APRESENTAÇÃO
Marcos Freiras chega, precocemente, à primeira antologia de poemas (2003-2007), num percurso de produção intensa e constante. Engenheiro como o nosso Joaquim Cardoso (calculista das obras de Niemeyer, na mesma Brasília em que agora, no ano de seu cinquentenário de fundação, vive Marcos Freitas). Cientista e poeta, uma combinação que vem das origens da poesia, quando o verso era também o curso e o discurso do saber científico, da poiesofia, da techné. Também o grande João Cabral de Melo Neto reclamava ser a poesia um exercício de engenharia, de engenho e arte. Marcos Freitas também é nordestino e atua na criação poética com suor e destreza, como queria o modernista Cassiano Ricardo:
POÉTICA
1
Que é a Poesia?
uma ilha
cercada
de palavras
por todos
os lados.
2
Que é o Poeta?
um homem
que trabalha o poema
com o suor do seu rosto.
Um homem
que tem fome
como qualquer outro
homem.
(De Jeremias Sem-Chorar. São Paulo: José Olympio, 1964)
Marcos Freitas, no entanto, é um poeta lírico, mas também tem raízes sociais, e em versilibrismo avança no domínio de sua técnica, reconhecendo "um poema / tão denso e pequeno / que não cabe em si", que é o desafio. Síntese, amálgama, fusão de idéias e sentidos, e — por que não? — de mementos e sentimentos.
Poesia como um exercício de vida. Poesia e vida: "em letras garrafais/ te sinto/ e / te desejo/ como a uma botelha de absinto." Botelha, com origem no francês (bouteille), mas em português seleto, como o próprio absinto que o poeta evoca. Poesia é também estas coisas que vem das coisas, mas que são outras coisas, coisas que só existem na poesia, e que o leitor também aprecia, no caso, da própria garrafa-poema lançada ao universo.

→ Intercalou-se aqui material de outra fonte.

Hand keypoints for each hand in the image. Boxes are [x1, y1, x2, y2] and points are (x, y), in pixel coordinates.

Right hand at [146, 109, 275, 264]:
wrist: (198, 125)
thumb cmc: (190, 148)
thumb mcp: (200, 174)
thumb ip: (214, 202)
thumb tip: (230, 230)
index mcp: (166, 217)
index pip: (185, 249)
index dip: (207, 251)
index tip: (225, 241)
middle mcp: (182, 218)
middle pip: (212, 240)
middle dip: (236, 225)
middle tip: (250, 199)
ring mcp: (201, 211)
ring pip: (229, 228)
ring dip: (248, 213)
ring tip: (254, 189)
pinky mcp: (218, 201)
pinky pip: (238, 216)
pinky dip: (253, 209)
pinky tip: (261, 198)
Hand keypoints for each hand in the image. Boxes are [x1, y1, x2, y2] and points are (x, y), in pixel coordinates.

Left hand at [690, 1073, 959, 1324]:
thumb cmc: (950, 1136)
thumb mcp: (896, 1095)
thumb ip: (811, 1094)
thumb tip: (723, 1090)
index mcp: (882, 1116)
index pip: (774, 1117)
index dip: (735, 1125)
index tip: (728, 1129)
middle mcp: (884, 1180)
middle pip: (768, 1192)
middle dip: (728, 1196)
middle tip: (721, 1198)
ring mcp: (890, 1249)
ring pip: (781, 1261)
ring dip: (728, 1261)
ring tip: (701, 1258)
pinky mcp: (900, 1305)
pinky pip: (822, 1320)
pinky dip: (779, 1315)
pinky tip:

Não é um poeta narcisista e ensimesmado. É um poeta da noite, das relações, dos acasalamentos. "Um jeito meio assim", casual, jovem, de um propósito construído na circunstância. Tátil. Verso solto, que é contido, mas também desprendido e sutil, que é um registro sensorial e ao mesmo tempo mental, recursivo, pois o poeta sempre volta à solidão e ao espelho. Os tais "momentos-intantes" de que nos fala Marcos em um de seus poemas.
Nordestino desterrado, levado a terras distantes. A outras línguas e experiências, guarda um tanto a aparência de um passado que ele mantém vivo —não apenas porque conserva a vasta cabeleira dos rebeldes, mas por manter uma dialética questão com o tempo: "o tempo passado,/ passado sem os meus. /o tempo futuro/ futuro para os seus?", diz no poema da Irreversibilidade.
Queiramos ou não, a poesia nos remete sempre à autobiografia, ao memorialismo, que não é apenas do poeta, mas sobretudo do leitor, que se identifica e se reconhece.
FOTO TABOCA
Quem não deixou
sua alma aprisionada
em 3X4
no lambe-lambe
do Seu Chiquinho
na Praça da Bandeira?
A poesia de Marcos flui e reflui. É relicário e é ofertório, como a sua/nossa Cajuina que é "pura, cristalina/ do Piauí, genuína". Ah, Marcos viveu na Alemanha, escreve seus poemas em várias línguas, mas tem um retrato ovalado na parede que ele trouxe do seu Piauí, naquela "difusa fronteira de tua (dele, nossa) verve fantasia."
De carne e sonho, de beijos e coices de amor, como queria Oswald de Andrade.